İşkence ve istismardan kurtulmak için aylarca hapiste kaldı ve tedavi için yaklaşık 20 kez hastaneye gitmek zorunda kaldı.

Genelkurmay karargahında güvenlik görevlisi olarak, ikisi elektronik teknisyeni olmak üzere yedi sivil çalışandan oluşan bir ekibi vardı. Ana görevi, personel tarafından merkeze yaklaşık 20 güvenli kapıdan girmek için kullanılan personelin elektronik anahtar kartlarının işleyişini denetlemekti. Personel departmanı tarafından verilen izin kimlik bilgilerini bilgisayar sistemine girmeye yetkilendirildi. İşi ayrıca, güvenlik kameralarının site içinde ve dışında sorunsuz çalışmasını sağlamasını ve gerektiğinde bakım yapmasını ve onarımları planlamasını gerektiriyordu.

Karargahta güvenlik açıklarını görünce, komutası altında orada konuşlanmış birliklerle Genelkurmay Karargahının güvenliğinden sorumlu olan garnizon komutanına ihbar etmek zorunda kaldı.

Orduya, yeni saldırıları önlemek için kaynakları seferber etme talimatı verildi ve olası terör saldırıları ve Milli İstihbarat Teşkilatı (MİT) tarafından gönderilen hedefler hakkındaki istihbarat notları, ordunun acil durumlar ve hızlı müdahale ekipleri geliştirmesini sağladı. 15 Temmuz'da emirlere göre hareket eden subay ve askerler, daha önce hazırlanan bu beklenmedik durumların bir parçası olarak harekete geçirildiklerini düşündüler.

Akşam saatlerinde Eski'ye acil bir güvenlik uyarısı söylendi ve muhafızların karargah çevresinde güvenliği artırmak için silah ve pozisyon aldığını gördü. Özel kuvvetler konuşlandırıldı. Karargah bir terör eylemi için hazırlanmıştı ve daha önce "Hammer" adı altında tatbikatlar yapmıştı. Eski, Çekiç kodunu çalıştırma, ışıkları kısma, girişleri kapatma ve tüm personelin karargahtan çıkmasını yasaklama emrini verdiğini söyledi.
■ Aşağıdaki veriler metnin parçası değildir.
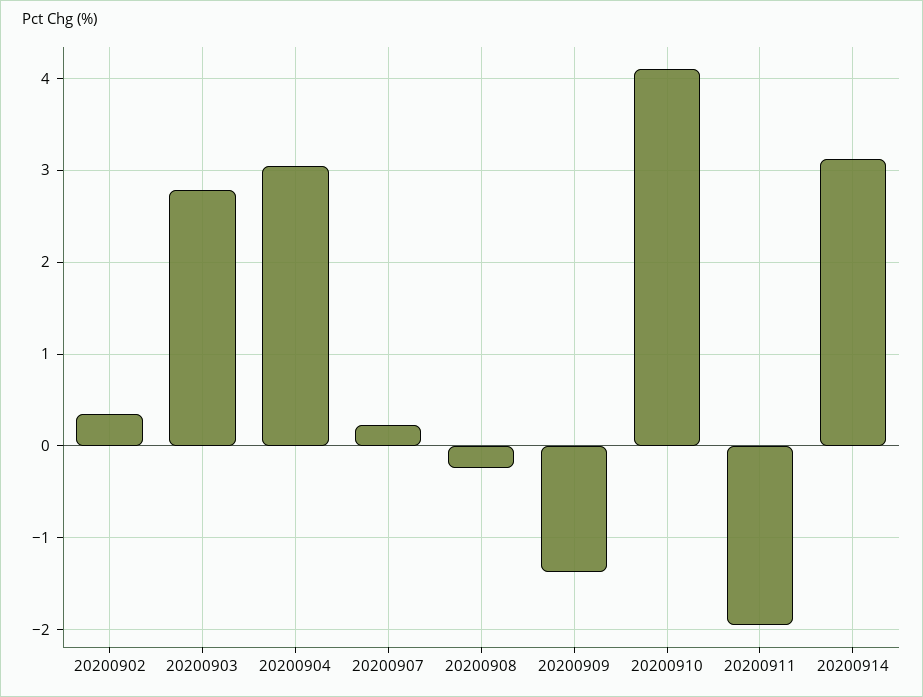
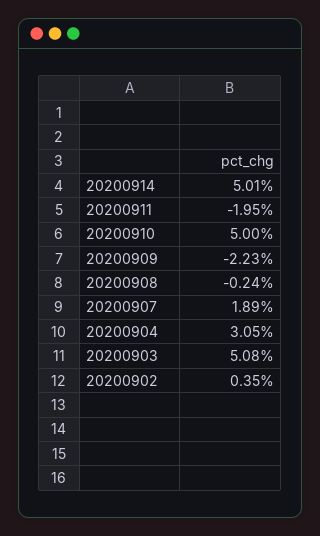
  {
    "20200902": 0.35,
-   "20200903": 2.8,
+   "20200903": 5.08,
    "20200904": 3.05,
-   "20200907": 0.2,
+   "20200907": 1.89,
    "20200908": -0.24,
-   "20200909": -1.4,
+   "20200909": -2.23,
-   "20200910": 4.1,
+   "20200910": 5,
    "20200911": -1.95,
-   "20200914": 3.1
+   "20200914": 5.01
  }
16 Temmuz sabahın erken saatlerinde Eski bir şeylerin yolunda gitmediğini fark etti ve yerleşkenin düzenini herkesten daha iyi bildiği için Genelkurmay'daki askerleri emniyete almaya çalıştı. Herhangi bir darbeci girişiminde bulunmadı ve kimseyi öldürmedi.

Yine de günah keçisi ilan edildi ve 20 Haziran 2019'da, Eski ve avukatının etkili bir savunma yapma yeteneğinden yoksun bırakıldığı ve yargıçların çoğu önergesini reddeden sahte bir yargılamanın sonunda 11 ömür boyu hapis cezası çekmesi emredildi.